O'Reilly: But that sounds logical. That doesn't offend me.

Palin: That's why it's perplexing as to why I would be, you know, kinda clobbered left and right --

O'Reilly: You don't know -- really. You're sincere about you don't know why you're the lightning rod, you don't know why?

Palin: Only if it is because I'm representing a normal American who is --

O'Reilly: Well, why don't they like normal Americans? Why don't the New York Times like normal Americans, or NBC News? Why should they have disdain for the regular folks?

Palin: Because I think that, obviously they wanting so much control over our lives, I think perhaps there is a little bit of threat there, that the average American is gonna rise up and our voice is going to be louder and louder, and we're going to tell our government, 'No, we expect you to work for us, we're not going to work for you, we expect things to turn around here quite quickly,' even if that means the elites are not gonna be in control anymore.
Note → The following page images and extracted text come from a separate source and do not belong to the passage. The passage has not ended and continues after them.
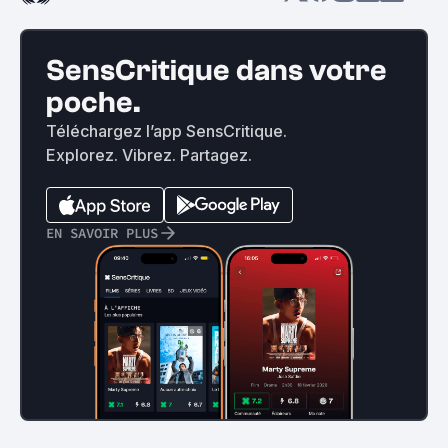
SensCritique dans votre
poche.
Téléchargez l’app SensCritique.
Explorez. Vibrez. Partagez.
EN SAVOIR PLUS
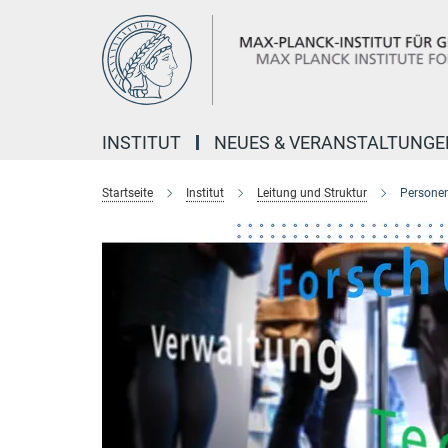
Hauptinhalt
INSTITUT
NEUES & VERANSTALTUNGE
Startseite
Institut
Leitung und Struktur
Personen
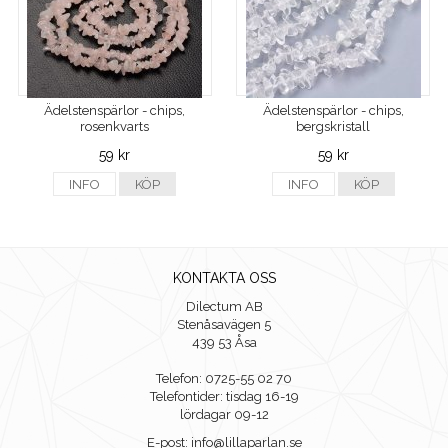
Ädelstenspärlor - chips,
Ädelstenspärlor - chips,
rosenkvarts
bergskristall
59 kr
59 kr
INFO
KÖP
INFO
KÖP
KONTAKTA OSS
Dilectum AB
Stenåsavägen 5
439 53 Åsa
Telefon: 0725-55 02 70
Telefontider: tisdag 16-19
lördagar 09-12
E-post: info@lillaparlan.se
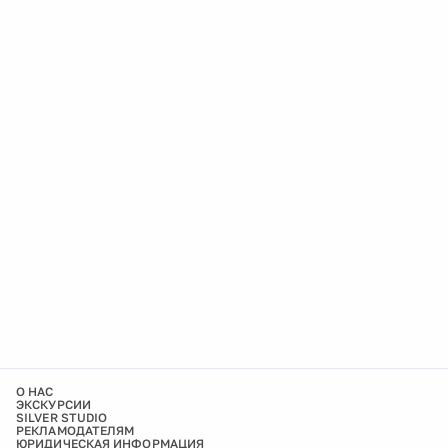
О НАС
ЭКСКУРСИИ
SILVER STUDIO
РЕКЛАМОДАТЕЛЯМ
ЮРИДИЧЕСКАЯ ИНФОРМАЦИЯ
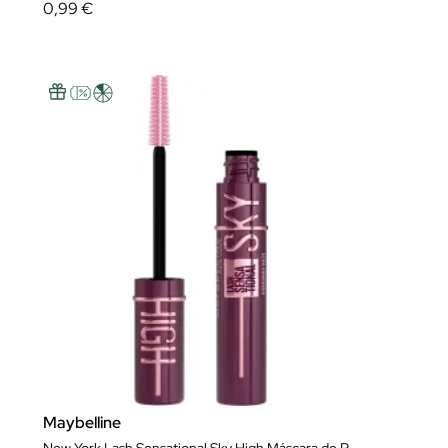
0,99 €
Maybelline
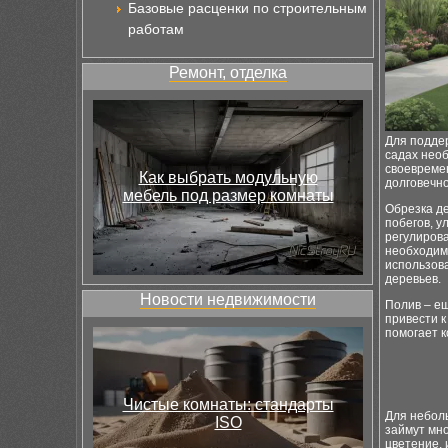
Базовые расценки по строительным
работам
Ремонт, отделка
Для подде
садах необ
своевремен
Как выбрать модульную
долговечно
мебель под размер комнаты
Обрезка де
побегов, у
регулирова
необходим
использов
деревьев.
Новости недвижимости
Полив – ещ
привести 
помогает к
Чистые комнаты: стандарты
Для неболь
ISO
займут мно
цветение,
I'm talking about the media, I'm talking about those that are in bureaucracy that are calling the shots for us -- I -- that's why the Tea Party movement, I think is beautiful. And I think that it is, it is empowering for so many of us to be watching what's going on with the Tea Party movement where we saying -- 'That's -- that's me!' I think it's beautiful what's going on right now. And perhaps that is threatening to some who don't want to cede any control.

O'Reilly: I think that's a good analysis, but what I get from talking to you for the past hour is that you, Sarah Palin, want to lead that movement. You want to lead it.

Palin: I do not need a title, and I do not necessarily be the one to lead it, I don't -- need to --

O'Reilly: You -- no spin. You want to lead that populist movement. I can see it in your eyes. You want it.

Palin: I'm willing to assist. I know in my heart and soul that the experiences that I have gone through -- I believe that's all been kind of put together in my life -- can benefit the average, everyday, hard-working American because I have been where they are. I'm experiencing what they're experiencing. And I'm willing to assist, but again, I don't have to be the top dog.

This is all fitting, of course, because the the April 15 Tea Parties really signaled the takeover of the American Right by its populist wing. And Palin, of course, had established herself as a right-wing populist well before the parties began, during the 2008 campaign.